For datasets with grouped observations (multiple trials per covariate pattern), you can use the original Farrington test:

# Simulate grouped data
set.seed(456)
n_groups <- 30
m_trials <- sample(5:20, n_groups, replace = TRUE)
x_grouped <- rnorm(n_groups)
prob_grouped <- plogis(0.2 + 0.8 * x_grouped)
y_grouped <- rbinom(n_groups, m_trials, prob_grouped)

# Create data frame and fit model
data_grouped <- data.frame(
  successes = y_grouped,
  trials = m_trials,
  x = x_grouped
)

model_grouped <- glm(
  cbind(successes, trials - successes) ~ x,
  data = data_grouped,
  family = binomial()
)

predicted_probs_grouped <- fitted(model_grouped)

# Original Farrington test for grouped data
result_grouped <- ef.gof(
  y_grouped,
  predicted_probs_grouped,
  model = model_grouped,
  m = m_trials,
  G = NULL  # No automatic grouping for original test
)

print(result_grouped)
#>                  Test Test_Statistic   p_value
#> 1 Farrington-Original      -1.476122 0.9300444

Practical Guidelines

When to Use Each Test Mode

Ebrahim-Farrington mode (G specified):
- Binary response data (0/1)
- Want automatic grouping
- Computationally efficient
- Recommended for most applications
Original Farrington mode (m provided, G = NULL):
- Grouped binomial data
- Multiple trials per covariate pattern
- Requires fitted model object

Choosing the Number of Groups

G = 10: Standard choice, comparable to Hosmer-Lemeshow
G = 4-8: For smaller datasets (n < 200)
G = 20+: For larger datasets (n > 20000)
Rule of thumb: Ensure each group sample size is large enough.

Interpreting Results

p-value > 0.05: No evidence of lack of fit (fail to reject H₀)
p-value ≤ 0.05: Evidence of model misspecification (reject H₀)
Very small p-values: Strong evidence against model adequacy

Advantages over Hosmer-Lemeshow Test

Better Power: More sensitive to model misspecification
Theoretical Foundation: Based on rigorous asymptotic theory
Sparse Data Handling: Specifically designed for fully sparse data
Computational Efficiency: Simplified calculations for binary data

Limitations and Considerations

Group Selection: Results can vary with different numbers of groups
Sample Size: More reliable with larger sample sizes (n ≥ 100)
Model Complexity: Performance with highly complex models needs further study

References

Farrington, C. P. (1996).
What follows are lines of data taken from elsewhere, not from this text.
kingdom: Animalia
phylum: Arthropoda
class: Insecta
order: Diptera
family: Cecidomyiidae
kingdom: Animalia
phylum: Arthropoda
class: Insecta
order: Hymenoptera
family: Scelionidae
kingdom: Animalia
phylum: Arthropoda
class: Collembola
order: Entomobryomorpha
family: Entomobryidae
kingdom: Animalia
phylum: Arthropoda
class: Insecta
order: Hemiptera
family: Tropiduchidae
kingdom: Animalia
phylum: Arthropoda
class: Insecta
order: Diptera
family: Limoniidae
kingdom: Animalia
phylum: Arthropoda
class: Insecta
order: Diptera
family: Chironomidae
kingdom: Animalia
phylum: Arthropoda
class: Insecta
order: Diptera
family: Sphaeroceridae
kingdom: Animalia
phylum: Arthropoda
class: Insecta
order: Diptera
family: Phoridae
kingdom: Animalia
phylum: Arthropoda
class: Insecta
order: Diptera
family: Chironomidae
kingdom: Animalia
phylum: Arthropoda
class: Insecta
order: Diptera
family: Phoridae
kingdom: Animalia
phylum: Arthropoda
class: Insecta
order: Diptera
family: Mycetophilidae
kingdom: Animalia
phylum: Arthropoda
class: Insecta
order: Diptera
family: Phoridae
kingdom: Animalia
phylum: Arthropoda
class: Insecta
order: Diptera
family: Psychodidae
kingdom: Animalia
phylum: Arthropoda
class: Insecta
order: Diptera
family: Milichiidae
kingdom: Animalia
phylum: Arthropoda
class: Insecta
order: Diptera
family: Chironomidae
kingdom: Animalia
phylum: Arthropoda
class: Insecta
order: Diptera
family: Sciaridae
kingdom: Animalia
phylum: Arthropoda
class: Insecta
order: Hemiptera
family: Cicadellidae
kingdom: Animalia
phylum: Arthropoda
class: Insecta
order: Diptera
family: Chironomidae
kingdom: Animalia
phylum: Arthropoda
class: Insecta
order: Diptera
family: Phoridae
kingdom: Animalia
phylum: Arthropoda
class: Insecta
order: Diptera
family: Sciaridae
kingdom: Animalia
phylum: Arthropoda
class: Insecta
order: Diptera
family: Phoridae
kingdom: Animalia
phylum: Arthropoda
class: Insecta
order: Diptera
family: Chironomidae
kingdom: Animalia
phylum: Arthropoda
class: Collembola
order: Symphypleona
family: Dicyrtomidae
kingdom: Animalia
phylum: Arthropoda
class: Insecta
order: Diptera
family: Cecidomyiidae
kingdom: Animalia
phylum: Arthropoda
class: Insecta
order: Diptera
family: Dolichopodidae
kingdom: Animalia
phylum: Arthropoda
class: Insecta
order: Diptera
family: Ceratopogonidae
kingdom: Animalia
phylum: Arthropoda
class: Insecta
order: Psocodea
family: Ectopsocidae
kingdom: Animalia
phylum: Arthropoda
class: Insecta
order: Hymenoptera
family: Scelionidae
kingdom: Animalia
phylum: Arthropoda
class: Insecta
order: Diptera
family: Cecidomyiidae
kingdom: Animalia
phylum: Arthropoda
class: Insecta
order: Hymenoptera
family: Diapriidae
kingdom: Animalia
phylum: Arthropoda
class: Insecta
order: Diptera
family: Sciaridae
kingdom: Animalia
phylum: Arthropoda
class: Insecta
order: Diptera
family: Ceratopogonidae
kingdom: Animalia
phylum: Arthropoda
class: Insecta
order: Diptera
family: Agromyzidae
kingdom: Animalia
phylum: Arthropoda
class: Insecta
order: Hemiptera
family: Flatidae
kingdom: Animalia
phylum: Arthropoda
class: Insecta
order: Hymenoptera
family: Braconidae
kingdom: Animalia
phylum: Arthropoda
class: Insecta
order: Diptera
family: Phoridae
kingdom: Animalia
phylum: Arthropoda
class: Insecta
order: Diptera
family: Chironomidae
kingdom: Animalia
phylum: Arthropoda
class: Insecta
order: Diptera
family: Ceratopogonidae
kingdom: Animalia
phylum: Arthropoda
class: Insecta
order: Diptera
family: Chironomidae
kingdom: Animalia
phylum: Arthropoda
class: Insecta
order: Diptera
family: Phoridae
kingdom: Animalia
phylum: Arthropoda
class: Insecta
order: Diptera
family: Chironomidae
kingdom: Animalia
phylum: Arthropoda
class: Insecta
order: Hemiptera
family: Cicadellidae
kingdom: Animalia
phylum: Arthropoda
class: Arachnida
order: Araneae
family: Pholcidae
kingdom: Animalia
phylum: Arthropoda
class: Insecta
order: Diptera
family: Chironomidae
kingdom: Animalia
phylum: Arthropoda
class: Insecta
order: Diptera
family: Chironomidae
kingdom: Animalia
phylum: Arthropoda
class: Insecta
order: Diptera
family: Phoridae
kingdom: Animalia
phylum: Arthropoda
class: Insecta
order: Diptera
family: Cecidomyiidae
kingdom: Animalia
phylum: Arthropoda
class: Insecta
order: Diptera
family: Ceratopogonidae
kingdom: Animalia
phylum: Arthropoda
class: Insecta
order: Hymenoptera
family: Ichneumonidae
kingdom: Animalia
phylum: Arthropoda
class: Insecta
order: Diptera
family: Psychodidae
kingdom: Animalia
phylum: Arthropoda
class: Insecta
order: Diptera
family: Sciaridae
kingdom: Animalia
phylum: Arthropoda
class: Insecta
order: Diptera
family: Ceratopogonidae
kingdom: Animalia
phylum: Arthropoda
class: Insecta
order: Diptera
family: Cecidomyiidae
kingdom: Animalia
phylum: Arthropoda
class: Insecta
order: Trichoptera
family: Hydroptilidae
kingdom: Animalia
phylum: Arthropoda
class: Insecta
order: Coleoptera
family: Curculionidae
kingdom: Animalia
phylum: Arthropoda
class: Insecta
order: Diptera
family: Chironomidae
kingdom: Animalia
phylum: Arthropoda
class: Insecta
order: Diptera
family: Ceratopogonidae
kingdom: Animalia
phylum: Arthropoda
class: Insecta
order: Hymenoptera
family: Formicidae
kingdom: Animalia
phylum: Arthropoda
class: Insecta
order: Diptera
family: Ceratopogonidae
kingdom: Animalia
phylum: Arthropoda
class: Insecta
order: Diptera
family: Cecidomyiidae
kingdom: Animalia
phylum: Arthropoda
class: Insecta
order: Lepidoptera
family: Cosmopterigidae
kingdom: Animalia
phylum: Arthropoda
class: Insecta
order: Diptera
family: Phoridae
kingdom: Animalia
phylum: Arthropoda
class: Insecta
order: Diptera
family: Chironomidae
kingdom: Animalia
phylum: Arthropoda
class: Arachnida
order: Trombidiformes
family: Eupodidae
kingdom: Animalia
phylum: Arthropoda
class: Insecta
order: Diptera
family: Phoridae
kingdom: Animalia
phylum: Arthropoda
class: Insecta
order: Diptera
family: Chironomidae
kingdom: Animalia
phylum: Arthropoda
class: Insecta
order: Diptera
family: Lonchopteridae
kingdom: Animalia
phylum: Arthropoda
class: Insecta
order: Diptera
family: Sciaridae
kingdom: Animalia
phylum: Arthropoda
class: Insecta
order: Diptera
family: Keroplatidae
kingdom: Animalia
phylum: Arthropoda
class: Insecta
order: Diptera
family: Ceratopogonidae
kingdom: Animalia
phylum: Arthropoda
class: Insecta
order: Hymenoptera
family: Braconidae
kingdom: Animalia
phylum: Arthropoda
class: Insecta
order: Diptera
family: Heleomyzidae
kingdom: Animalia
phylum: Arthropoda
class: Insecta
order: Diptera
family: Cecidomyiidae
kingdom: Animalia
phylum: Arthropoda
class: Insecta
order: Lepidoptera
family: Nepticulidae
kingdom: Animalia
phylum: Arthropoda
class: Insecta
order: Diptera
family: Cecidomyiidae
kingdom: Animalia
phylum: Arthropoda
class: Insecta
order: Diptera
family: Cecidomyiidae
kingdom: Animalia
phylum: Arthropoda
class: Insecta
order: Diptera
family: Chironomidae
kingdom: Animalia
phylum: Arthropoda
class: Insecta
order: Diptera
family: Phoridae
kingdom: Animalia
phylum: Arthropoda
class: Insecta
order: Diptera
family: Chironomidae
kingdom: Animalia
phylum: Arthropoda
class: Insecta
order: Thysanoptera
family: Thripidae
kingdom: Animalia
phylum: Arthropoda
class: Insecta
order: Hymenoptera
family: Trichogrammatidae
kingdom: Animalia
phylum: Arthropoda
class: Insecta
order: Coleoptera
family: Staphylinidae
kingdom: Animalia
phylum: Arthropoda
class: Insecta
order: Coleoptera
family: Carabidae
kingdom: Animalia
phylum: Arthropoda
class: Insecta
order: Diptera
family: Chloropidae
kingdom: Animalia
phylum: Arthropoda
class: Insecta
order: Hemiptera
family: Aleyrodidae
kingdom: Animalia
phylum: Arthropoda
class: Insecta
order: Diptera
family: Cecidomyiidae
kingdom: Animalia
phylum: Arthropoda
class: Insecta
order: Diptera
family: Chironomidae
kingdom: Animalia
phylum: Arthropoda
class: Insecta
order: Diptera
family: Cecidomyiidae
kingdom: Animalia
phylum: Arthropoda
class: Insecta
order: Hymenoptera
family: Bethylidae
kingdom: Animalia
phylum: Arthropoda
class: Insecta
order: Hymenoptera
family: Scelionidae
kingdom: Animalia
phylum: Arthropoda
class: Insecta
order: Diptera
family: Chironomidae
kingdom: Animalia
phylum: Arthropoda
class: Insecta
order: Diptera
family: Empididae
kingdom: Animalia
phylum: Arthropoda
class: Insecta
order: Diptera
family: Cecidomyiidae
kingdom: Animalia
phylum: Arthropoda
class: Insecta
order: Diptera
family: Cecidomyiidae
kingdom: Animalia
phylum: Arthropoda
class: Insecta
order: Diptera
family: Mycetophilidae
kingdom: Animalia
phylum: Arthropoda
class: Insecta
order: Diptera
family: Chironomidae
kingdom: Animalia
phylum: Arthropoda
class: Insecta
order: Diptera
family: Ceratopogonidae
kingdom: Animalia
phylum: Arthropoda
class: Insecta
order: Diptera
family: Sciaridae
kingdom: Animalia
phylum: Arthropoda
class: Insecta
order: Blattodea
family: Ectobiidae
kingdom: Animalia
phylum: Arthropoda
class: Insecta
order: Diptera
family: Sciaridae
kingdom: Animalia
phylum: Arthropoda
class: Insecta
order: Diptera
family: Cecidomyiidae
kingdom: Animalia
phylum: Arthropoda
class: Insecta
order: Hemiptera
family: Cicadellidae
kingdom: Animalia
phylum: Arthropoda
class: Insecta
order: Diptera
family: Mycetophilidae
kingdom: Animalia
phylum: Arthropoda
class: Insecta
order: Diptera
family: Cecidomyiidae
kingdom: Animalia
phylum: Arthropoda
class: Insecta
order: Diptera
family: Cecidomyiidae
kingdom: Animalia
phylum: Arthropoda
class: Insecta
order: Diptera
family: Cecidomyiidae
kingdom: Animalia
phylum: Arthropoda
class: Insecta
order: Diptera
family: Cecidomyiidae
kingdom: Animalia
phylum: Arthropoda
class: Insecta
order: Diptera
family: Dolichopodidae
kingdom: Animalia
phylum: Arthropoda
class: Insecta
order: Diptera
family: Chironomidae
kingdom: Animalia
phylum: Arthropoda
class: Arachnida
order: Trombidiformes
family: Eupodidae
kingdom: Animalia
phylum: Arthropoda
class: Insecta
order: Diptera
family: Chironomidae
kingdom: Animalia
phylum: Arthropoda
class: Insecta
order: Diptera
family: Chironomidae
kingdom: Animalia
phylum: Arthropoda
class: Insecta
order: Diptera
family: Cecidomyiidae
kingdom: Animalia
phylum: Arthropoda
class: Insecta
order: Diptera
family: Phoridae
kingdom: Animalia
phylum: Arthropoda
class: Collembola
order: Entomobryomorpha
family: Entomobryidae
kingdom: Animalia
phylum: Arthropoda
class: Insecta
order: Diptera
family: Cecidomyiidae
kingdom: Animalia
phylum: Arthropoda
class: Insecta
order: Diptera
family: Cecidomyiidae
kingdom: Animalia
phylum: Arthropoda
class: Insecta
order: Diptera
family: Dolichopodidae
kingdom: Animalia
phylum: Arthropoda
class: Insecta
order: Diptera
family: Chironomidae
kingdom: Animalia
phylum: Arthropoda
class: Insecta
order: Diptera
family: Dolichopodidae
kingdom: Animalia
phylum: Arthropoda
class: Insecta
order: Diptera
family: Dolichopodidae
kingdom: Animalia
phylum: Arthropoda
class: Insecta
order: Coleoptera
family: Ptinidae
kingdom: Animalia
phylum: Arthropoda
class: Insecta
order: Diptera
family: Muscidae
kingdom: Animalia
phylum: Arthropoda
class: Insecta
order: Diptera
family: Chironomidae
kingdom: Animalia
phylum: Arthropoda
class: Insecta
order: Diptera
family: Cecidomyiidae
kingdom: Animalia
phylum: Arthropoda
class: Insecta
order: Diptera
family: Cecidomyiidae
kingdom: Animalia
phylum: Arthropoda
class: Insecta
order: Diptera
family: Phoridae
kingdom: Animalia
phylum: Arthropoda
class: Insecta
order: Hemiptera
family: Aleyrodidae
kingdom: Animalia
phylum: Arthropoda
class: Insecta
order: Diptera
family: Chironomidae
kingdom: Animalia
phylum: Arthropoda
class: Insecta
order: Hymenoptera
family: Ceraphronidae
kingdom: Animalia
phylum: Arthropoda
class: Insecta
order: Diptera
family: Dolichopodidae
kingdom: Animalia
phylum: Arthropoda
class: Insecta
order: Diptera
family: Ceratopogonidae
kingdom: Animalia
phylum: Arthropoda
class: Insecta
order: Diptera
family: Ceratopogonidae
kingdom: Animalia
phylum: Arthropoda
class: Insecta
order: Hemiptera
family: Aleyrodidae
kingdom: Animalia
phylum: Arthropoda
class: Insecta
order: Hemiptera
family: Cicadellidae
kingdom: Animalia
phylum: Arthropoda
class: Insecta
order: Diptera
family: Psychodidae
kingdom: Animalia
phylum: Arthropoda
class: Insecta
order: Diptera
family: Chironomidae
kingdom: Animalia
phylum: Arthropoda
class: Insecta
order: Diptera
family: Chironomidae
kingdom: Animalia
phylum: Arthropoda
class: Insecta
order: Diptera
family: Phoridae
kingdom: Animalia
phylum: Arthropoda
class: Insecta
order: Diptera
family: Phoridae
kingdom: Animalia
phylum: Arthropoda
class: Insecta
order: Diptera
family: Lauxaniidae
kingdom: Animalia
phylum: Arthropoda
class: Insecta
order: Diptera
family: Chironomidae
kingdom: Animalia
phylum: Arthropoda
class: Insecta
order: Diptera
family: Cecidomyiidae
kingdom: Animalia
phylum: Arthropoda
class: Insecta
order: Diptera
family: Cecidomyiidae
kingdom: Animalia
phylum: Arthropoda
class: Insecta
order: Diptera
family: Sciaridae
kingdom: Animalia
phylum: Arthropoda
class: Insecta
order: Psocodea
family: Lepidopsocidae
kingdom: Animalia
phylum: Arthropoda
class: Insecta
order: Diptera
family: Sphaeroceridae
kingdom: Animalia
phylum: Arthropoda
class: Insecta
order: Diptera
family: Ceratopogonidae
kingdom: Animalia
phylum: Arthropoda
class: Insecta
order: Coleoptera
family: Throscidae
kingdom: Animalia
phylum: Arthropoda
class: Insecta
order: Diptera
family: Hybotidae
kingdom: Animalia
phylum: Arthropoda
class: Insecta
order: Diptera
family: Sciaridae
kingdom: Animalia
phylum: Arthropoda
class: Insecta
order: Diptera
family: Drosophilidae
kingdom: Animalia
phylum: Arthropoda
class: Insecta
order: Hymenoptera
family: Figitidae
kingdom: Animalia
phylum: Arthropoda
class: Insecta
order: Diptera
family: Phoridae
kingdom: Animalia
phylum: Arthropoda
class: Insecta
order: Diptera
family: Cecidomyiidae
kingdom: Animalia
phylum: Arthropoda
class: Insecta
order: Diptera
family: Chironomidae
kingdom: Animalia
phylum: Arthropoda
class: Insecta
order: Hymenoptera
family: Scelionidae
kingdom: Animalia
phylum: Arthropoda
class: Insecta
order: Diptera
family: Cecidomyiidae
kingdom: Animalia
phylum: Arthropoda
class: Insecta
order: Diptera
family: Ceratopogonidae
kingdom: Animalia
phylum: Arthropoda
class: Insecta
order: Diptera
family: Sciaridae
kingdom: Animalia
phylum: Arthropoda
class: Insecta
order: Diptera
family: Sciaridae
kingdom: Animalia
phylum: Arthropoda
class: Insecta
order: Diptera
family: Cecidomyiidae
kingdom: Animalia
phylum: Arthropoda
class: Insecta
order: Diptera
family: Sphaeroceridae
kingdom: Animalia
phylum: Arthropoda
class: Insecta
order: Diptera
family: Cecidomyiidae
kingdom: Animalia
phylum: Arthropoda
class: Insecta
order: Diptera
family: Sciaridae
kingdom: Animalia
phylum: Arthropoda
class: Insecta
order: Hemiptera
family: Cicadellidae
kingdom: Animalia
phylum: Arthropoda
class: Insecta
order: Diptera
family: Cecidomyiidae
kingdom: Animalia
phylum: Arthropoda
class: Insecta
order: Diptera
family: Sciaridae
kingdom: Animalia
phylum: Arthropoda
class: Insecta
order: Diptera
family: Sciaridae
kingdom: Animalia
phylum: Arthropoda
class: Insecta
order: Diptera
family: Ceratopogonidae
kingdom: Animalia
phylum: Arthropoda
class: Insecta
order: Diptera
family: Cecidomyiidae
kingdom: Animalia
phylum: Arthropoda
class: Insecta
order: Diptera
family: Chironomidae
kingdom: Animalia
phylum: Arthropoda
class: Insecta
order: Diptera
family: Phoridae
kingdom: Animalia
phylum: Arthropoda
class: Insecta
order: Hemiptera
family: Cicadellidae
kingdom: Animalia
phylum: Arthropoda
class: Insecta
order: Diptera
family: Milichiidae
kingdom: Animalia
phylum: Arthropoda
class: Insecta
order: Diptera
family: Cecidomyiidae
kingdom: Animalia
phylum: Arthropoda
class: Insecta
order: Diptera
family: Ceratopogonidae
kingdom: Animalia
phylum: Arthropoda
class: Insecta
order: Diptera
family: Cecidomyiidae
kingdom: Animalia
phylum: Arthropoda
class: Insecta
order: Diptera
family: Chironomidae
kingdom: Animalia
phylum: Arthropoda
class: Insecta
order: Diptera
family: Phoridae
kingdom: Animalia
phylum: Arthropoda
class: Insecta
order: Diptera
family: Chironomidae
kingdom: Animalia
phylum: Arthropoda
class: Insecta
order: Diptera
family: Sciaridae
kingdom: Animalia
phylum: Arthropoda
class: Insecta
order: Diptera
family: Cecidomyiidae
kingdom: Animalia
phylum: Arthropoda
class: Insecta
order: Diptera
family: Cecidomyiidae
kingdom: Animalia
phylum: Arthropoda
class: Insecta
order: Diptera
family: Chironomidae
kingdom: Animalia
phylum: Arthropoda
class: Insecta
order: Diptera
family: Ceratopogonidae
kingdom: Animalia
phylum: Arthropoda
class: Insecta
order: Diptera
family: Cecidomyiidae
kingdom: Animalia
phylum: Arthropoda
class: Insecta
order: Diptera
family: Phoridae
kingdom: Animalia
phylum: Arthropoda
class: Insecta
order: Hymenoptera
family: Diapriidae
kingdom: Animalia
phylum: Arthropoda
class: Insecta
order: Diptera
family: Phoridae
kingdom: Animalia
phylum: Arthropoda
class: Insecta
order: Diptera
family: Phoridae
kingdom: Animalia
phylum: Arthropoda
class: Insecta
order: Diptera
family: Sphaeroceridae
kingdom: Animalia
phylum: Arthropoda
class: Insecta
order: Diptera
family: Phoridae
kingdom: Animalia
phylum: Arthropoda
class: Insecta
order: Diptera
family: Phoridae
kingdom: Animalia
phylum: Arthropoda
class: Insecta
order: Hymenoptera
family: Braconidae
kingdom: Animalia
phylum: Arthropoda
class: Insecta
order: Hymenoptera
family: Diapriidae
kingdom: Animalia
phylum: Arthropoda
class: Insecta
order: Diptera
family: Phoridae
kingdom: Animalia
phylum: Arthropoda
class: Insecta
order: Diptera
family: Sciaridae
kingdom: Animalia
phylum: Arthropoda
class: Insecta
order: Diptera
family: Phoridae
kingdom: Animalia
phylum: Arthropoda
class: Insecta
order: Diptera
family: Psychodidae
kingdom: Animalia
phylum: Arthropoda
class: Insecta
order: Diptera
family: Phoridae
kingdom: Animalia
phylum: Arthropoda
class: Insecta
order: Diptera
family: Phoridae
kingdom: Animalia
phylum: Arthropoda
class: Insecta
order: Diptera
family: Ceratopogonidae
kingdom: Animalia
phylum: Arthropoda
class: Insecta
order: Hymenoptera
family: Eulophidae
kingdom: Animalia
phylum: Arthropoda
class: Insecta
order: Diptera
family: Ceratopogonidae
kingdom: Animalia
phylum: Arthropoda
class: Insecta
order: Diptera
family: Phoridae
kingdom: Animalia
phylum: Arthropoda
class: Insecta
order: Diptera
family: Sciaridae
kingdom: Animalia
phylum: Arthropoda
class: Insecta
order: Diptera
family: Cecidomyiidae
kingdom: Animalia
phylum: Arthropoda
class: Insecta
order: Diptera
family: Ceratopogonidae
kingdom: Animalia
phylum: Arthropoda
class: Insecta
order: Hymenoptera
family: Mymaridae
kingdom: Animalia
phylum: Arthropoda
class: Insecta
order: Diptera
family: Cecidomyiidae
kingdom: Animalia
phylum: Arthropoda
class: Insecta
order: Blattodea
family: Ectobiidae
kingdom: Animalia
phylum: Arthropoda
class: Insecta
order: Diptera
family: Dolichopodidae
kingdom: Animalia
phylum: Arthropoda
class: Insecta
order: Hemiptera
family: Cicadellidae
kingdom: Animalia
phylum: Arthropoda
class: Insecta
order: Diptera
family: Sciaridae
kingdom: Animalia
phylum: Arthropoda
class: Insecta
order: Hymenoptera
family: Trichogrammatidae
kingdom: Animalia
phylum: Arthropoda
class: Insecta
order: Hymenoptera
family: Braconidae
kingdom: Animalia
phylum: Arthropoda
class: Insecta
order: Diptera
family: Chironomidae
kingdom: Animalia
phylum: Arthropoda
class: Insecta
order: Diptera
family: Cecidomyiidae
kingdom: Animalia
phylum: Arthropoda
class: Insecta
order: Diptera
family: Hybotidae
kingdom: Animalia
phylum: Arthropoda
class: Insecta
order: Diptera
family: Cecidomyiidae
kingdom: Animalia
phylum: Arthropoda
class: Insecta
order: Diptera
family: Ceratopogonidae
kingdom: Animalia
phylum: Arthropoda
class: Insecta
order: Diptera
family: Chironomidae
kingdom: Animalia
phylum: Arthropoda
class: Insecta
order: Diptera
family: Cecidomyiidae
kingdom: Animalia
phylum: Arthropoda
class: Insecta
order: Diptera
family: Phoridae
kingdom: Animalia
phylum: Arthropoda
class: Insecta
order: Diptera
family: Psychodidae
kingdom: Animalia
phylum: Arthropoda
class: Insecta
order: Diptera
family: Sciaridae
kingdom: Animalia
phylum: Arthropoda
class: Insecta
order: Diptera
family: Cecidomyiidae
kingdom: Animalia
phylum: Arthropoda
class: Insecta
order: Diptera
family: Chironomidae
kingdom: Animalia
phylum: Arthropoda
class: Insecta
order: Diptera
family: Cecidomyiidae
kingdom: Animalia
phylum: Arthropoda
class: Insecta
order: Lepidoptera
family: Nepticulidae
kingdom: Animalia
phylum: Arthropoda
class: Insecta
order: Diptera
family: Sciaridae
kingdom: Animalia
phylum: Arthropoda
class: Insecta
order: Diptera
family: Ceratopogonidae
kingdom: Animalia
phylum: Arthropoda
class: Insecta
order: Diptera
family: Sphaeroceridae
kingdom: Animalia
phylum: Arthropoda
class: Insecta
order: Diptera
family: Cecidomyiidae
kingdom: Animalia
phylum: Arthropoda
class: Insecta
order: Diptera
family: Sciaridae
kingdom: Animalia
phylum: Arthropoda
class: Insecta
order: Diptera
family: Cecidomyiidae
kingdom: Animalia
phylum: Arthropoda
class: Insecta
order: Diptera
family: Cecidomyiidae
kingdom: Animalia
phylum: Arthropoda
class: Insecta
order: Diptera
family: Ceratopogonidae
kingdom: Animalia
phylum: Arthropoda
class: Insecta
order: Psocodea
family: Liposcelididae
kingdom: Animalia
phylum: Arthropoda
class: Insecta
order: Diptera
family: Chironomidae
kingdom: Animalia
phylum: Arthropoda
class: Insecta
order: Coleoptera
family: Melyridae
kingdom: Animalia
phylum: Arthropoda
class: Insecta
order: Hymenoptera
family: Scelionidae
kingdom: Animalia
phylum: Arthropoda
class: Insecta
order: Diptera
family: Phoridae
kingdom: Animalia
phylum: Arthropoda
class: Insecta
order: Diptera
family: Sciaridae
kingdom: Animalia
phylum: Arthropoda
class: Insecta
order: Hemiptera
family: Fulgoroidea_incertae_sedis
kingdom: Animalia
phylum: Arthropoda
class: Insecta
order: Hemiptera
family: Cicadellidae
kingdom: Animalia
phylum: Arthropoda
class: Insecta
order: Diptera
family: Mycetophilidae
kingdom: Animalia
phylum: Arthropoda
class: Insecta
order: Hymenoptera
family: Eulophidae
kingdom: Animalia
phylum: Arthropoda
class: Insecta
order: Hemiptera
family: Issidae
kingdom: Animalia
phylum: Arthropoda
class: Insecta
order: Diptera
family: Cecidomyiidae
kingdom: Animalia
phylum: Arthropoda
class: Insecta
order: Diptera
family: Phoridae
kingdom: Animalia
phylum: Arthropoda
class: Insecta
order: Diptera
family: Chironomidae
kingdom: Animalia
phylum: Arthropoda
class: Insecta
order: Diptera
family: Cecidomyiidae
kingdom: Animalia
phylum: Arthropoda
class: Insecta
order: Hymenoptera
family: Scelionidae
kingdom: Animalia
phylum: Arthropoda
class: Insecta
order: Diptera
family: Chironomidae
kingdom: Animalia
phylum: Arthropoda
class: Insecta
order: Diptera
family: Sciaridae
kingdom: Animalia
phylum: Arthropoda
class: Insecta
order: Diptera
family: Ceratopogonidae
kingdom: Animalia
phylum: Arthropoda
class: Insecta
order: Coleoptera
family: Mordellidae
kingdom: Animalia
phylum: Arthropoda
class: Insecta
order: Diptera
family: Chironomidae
On Assessing Goodness of Fit of Generalized Linear Models to Sparse Data. Journal of the Royal Statistical Society. Series B (Methodological), 58(2), 349-360.
Ebrahim, Khaled Ebrahim (2025). Goodness-of-Fits Tests and Calibration Machine Learning Algorithms for Logistic Regression Model with Sparse Data. Master’s Thesis, Alexandria University.
Hosmer, D. W., & Lemeshow, S. (2000). Applied Logistic Regression, Second Edition. New York: Wiley.
Hosmer, D. W., & Lemeshow, S. (1980). A goodness-of-fit test for the multiple logistic regression model. Communications in Statistics - Theory and Methods, 9(10), 1043–1069. https://doi.org/10.1080/03610928008827941

The Ebrahim-Farrington test provides a powerful and practical tool for assessing goodness-of-fit in logistic regression, particularly for binary data and sparse datasets. Its simplified implementation makes it accessible for routine use while maintaining strong theoretical foundations.